BDP'li milletvekilleri, özel hayatın gizliliği ve haberleşme hürriyetinin Anayasa'da güvence altına alınmasına rağmen, pratikte bunun işletilmediği gerekçesiyle konuyu TBMM'ye taşıdı.

MECLİS ARAŞTIRMA KOMİSYONU TALEBİ

TBMM Başkanlığı'na verdikleri dilekçede konuyla ilgili Meclis araştırma komisyonu kurulmasını talep eden BDP'li milletvekilleri, "Genel sağlık ve genel ahlakın korunması veya başkalarının hak ve özgürlüklerinin korunması sebeplerinden biri veya birkaçına bağlı olarak usulünce verilmiş hâkim kararı olmadıkça yine bu sebeplere bağlı olarak gecikmesinde sakınca bulunan hâllerde kanunla yetkili kılınmış mercisinin yazılı emri bulunmadıkça haberleşmenin engellenemeyeceği ve haberleşmenin gizliliğine dokunulamayacağı hususu anayasal güvence altına alınmıştır" açıklamasında bulundu.

"HİÇ KİMSENİN GÜVENCESİ KALMADI"

Türkiye'de suç niteliği taşıyacak şekilde kişilerin özel yaşam alanına müdahale edildiğini belirten BDP, Anayasa ve yasalarca güvence altına alınan temel haklara ve etkin cezai yaptırımlara rağmen kamuoyunda böcek, gizli kamera veya uzaktan dinleme sistemi gibi dünyadaki teknik gelişmelerin bu konuda sağladığı yasal olmayan tüm yöntemleri kullanarak kişiler arasındaki konuşmaların dinlendiğini hatırlattı. Kayda alınan kayıtların kimi zaman basın yayın yoluyla hukuka aykırı bir şekilde kullanıldığına da değinen BDP, yazılı ve görsel medyaya yansıyanların bu konuda güvenlik ortamının sıfıra indiğini ve hiç kimsenin güvencesinin kalmadığını kaydetti.

"GİZLİ DİNLEME HAK İHLALİDİR"

BDP, gizli dinlemenin bir anayasal hak ihlali olduğu gibi; dolaylı olarak da 1950 Avrupa Temel Özgürlüklerin ve İnsan Haklarının Korunması Sözleşmesi'nin 8'inci maddesinde; Türkiye'de Anayasa'nın 22'nci maddesinde bunun belirtildiğini anımsattı.
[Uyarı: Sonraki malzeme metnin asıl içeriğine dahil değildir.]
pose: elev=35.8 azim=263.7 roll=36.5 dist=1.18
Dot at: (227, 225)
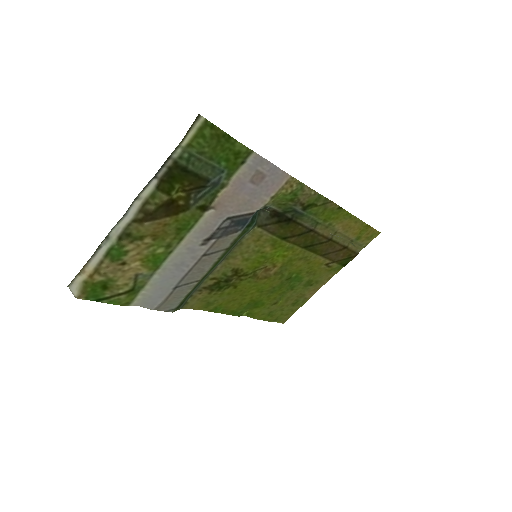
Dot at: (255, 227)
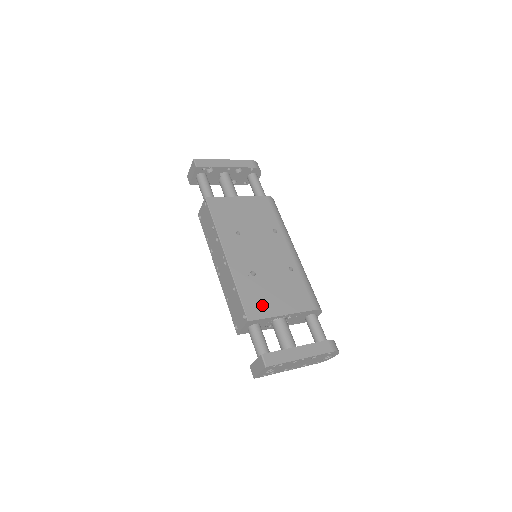
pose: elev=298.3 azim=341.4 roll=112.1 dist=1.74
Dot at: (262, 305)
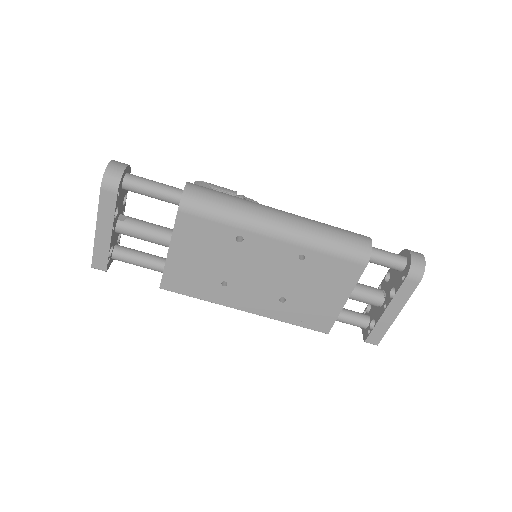
Dot at: (322, 314)
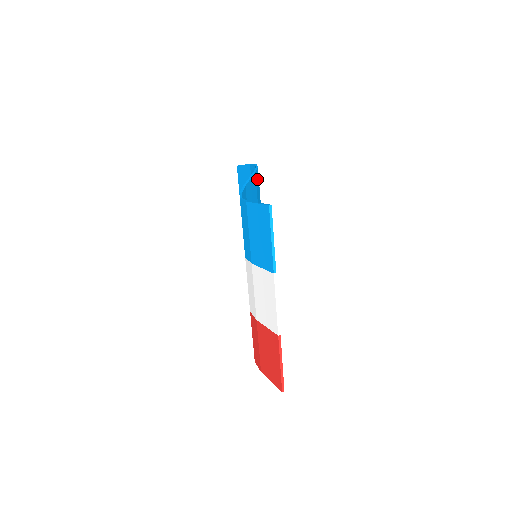
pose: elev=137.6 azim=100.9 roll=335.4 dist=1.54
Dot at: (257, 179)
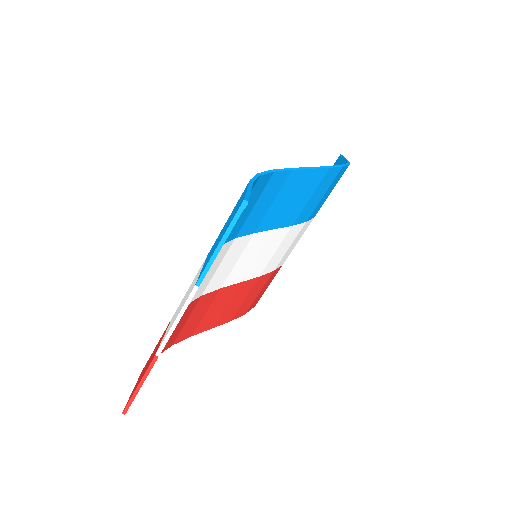
Dot at: (329, 178)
"BU TÜR SUÇLARIN YAPTIRIMLARI AĞIRLAŞTIRILSIN"

Özel hayat hakkını koruyan ceza normlarının gözden geçirilmesini isteyen BDP, "Bu suçların yaptırımları ağırlaştırılmalıdır. Bu çerçeveye, tümü ile hukuka aykırı olarak yapılan gizli dinlemeler, dinleme ve takipler sonucu elde edilen veri ve delillerin kötüye kullanılması, bunları yapan kamu görevlilerinin şikayete bağlı olmaksızın daha ağır cezalarla cezalandırılmaları dâhil edilmelidir" taleplerinde bulundu.